Yeah, fair to ask why not a tree of anon functions–two reasons I can think of: a belief that compiler machinery will result in something that dispatches faster, or a need for fast startup times…

The compiler machinery does result in something that dispatches faster – but you are hitting its limits.

I’d go for what @bottlenecked did: use a tree with a quick dispatch mechanism. If you insist on using Erlang/Elixir for this task then that’s what’s going to work best. Have 500-1000 functions per module and you should be set.

2 Likes

I really second this.

If no “normal” data structure can satisfy your needs maybe it’s time to investigate other tools?

This small component seems super critical from what you say - have you looked at doing it in Rust/something bare metal you could then call out to via rustler/NIFs?

1 Like

This is a good question. We are dealing with searching for IPs within given ranges, so we have a couple of options:

  1. Put the ips into a DB and make requests to such DB
  2. Have this information in another tool/binary and have Elixir interact with it

Solution 1 has long query times for our needs. No only that, it also adds uncertainty (connections to the DB can fail) and an extra technology to our stack which we will have to maintain on the long run.

Solution 2 is better in that the query times can be dozens of times faster (no network traffic, no need to ask for a DB engine to perform a query) but it would force us to use the Port module to communicate with the given extra binary and it would still force us to keep and update a different technology on the long run.

Having this in Elixir would offer the following benefits:

  1. faster access than previous solutions
  2. we keep the stack we are already using small and consise
  3. easy to maintain and use

Yes, compilation is an issue, but we only need to do it once and then we just add this as a project dependency to whoever needs using (we have something like private Hex for our libraries and packages, so we have some level of versioning and releases ).

We are working on the assumption several modules, each with thousands of functions, would give us faster results than using the appropriate data structure for the problem (interval trees). How do we know this is the case? We don’t, we simply assume, based on our current knowledge, this will beat the complexity of having an interval tree. We could be totally off, but we won’t know until we benchmark it.

And as I previously stated, we want to keep our technology stack small. This is critical part of our system that we will have to maintain in years to come. Rust and NIFs look cool but if we don’t have the personal to keep it oiled and running we will run into issues.
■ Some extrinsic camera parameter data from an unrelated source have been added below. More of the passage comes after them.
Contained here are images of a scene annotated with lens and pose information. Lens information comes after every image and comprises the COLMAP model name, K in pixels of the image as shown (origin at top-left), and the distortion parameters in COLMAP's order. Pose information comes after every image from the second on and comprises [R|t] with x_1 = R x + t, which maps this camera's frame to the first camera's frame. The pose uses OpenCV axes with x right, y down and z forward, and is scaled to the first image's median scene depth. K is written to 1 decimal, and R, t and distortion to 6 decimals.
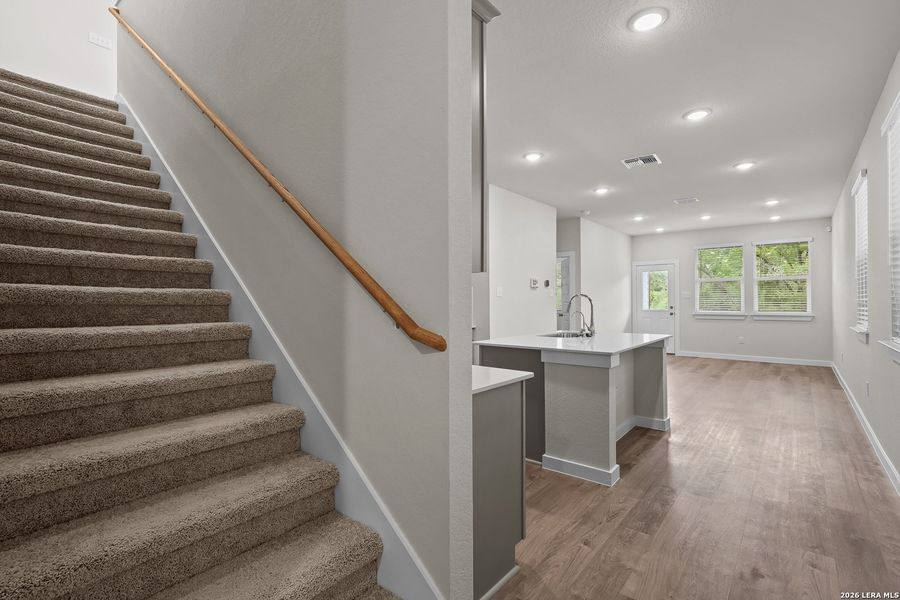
lens RADIAL K [[417.8, 0, 447.2], [0, 417.8, 298.1], [0, 0, 1]] dist [-0.005073, 0.002440]
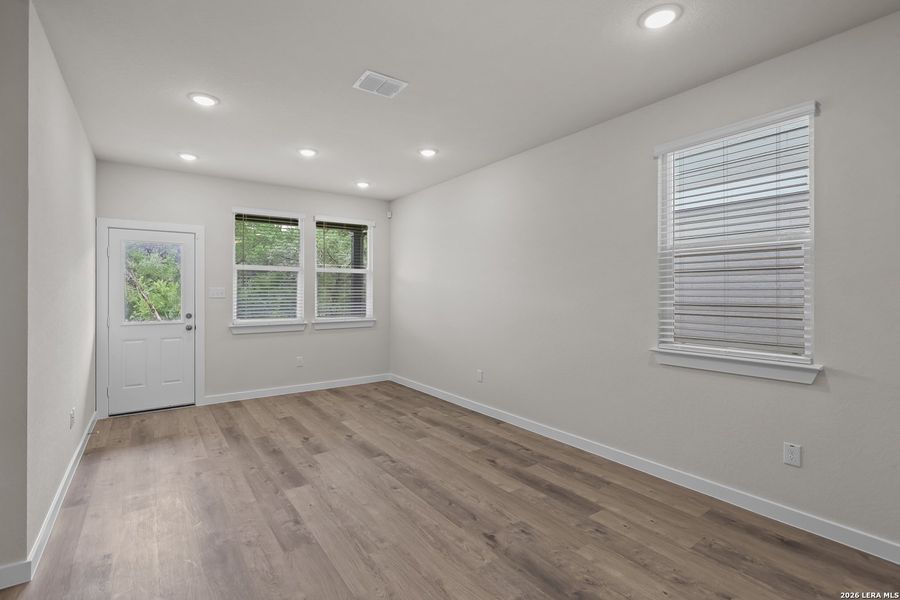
lens RADIAL K [[417.8, 0, 446.3], [0, 417.8, 297.9], [0, 0, 1]] dist [-0.005073, 0.002440]
pose [[0.246967, -0.011746, 0.968953, 0.166902], [-0.006567, 0.999883, 0.013795, -0.015356], [-0.969002, -0.009770, 0.246861, 0.852506]]
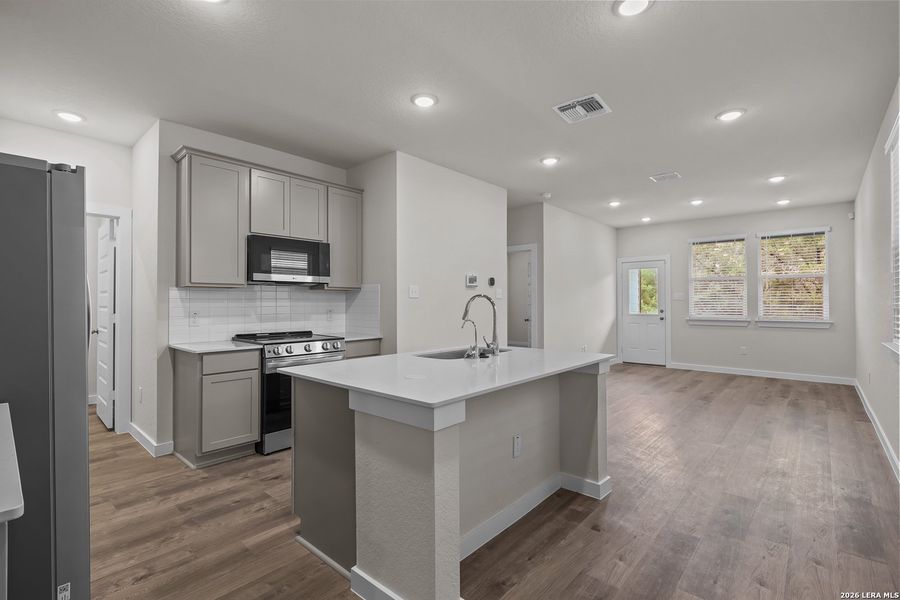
lens RADIAL K [[417.8, 0, 448.2], [0, 417.8, 297.9], [0, 0, 1]] dist [-0.005073, 0.002440]
pose [[0.999652, 0.002197, -0.026306, 0.190421], [-0.002303, 0.999989, -0.004002, -0.000477], [0.026296, 0.004061, 0.999646, 0.209227]]
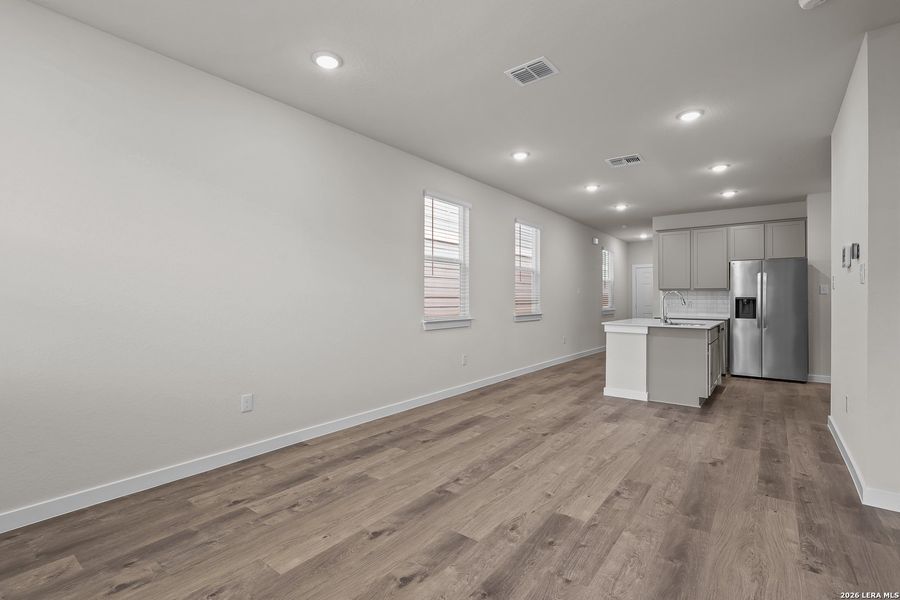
lens RADIAL K [[417.8, 0, 446.4], [0, 417.8, 293.9], [0, 0, 1]] dist [-0.005073, 0.002440]
pose [[-0.999109, -0.002200, -0.042157, 0.713061], [-0.001421, 0.999828, -0.018501, 0.016471], [0.042191, -0.018425, -0.998940, 1.508179]]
It is, in the end, a company decision, which I understand.

In the end even the modules with their functions is also some kind of data structure that just points into the right spot. One could probably build this by hand or attempt the same thing in another language and see if it fares better at the task than elixir.

That’s the key point here imo. Even for a smaller/somewhat manageable number I’d advise to write benchmarks to see how different solutions fare.
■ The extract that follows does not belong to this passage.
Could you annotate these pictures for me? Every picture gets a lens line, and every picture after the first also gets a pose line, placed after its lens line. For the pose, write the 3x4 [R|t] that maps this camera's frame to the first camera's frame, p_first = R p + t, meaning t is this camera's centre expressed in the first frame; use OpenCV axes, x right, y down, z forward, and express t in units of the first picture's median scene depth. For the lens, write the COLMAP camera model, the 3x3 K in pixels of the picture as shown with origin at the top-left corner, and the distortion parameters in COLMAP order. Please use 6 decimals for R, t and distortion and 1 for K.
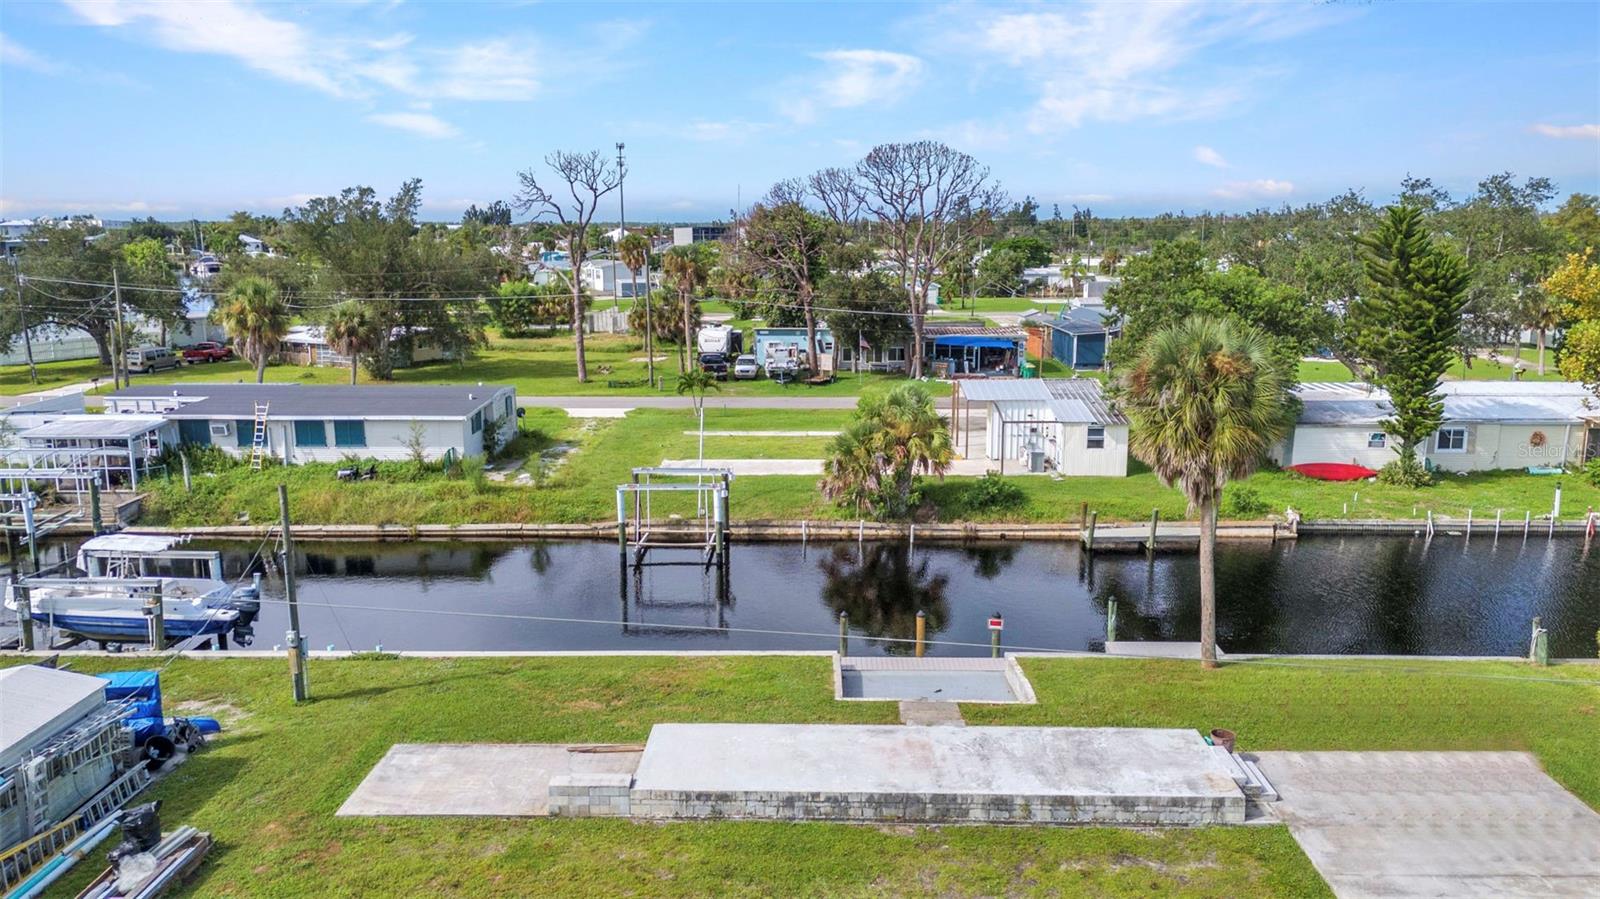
lens RADIAL K [[1156.6, 0, 800.0], [0, 1156.6, 449.5], [0, 0, 1]] dist [0.111054, -0.213940]
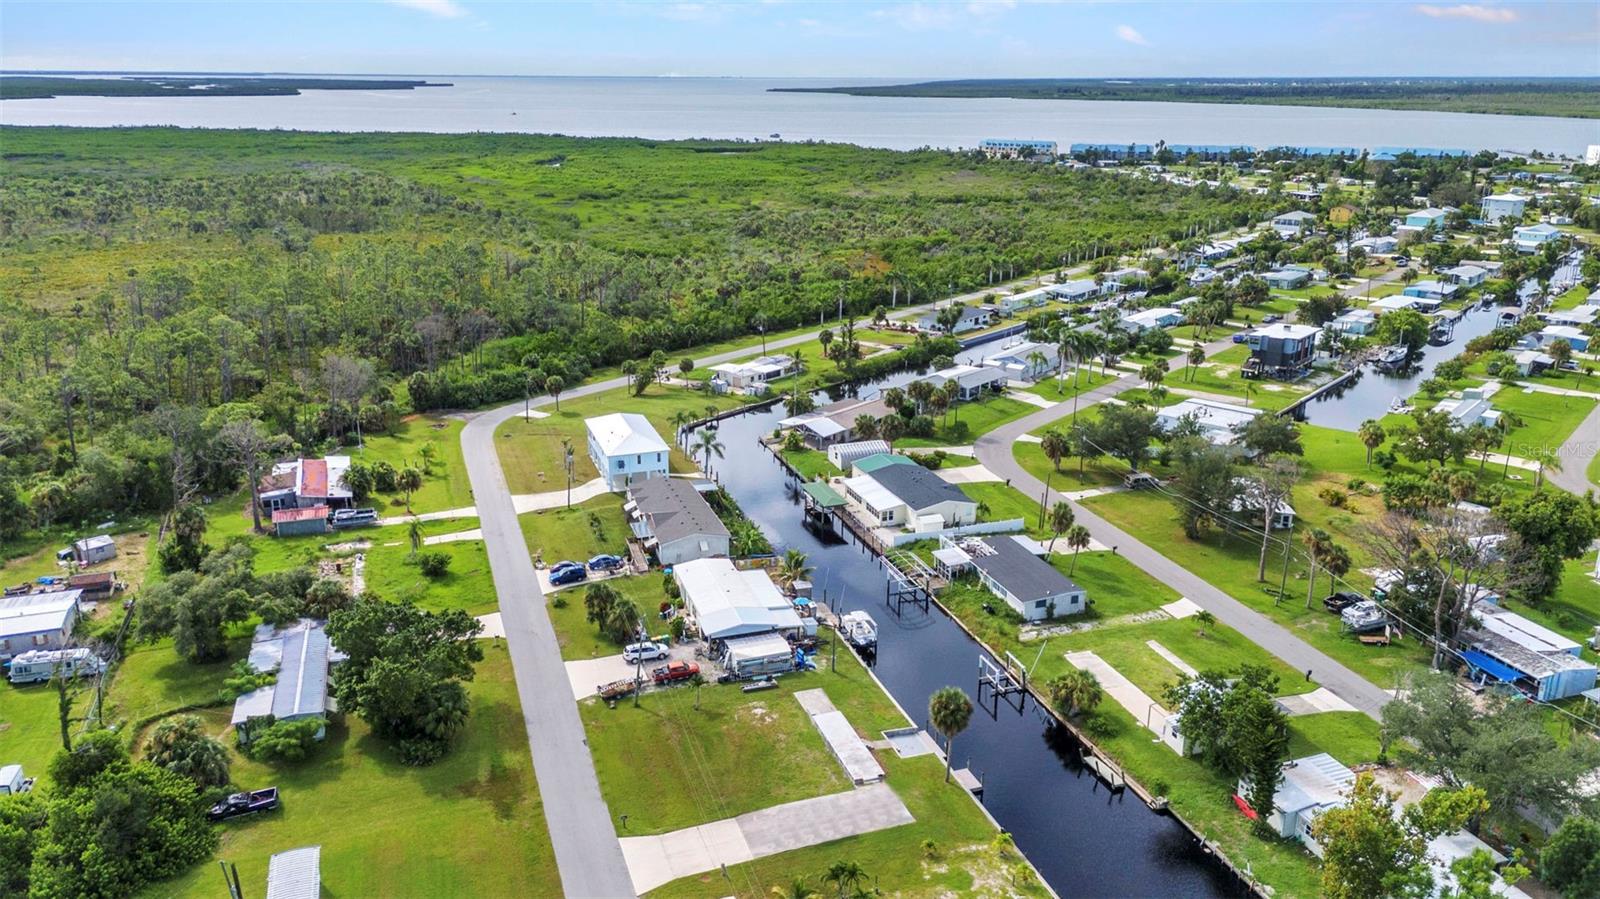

I obviously don’t know your system, my assumption is that it’s a small performance relevant component of your system. If so, doing it in another language (be it via NIF, ports or HTTP calls micro service style) shouldn’t be too much of a hassle. My assumption also being that the code wouldn’t need to change too often. Rust, as an example, is very much focussed on backwards compatibility so it shouldn’t incur too much friction.

In the end it’s a trade off as always, rather a thing in language X that works or jump through a lot of hoops to maybe make it work on the BEAM?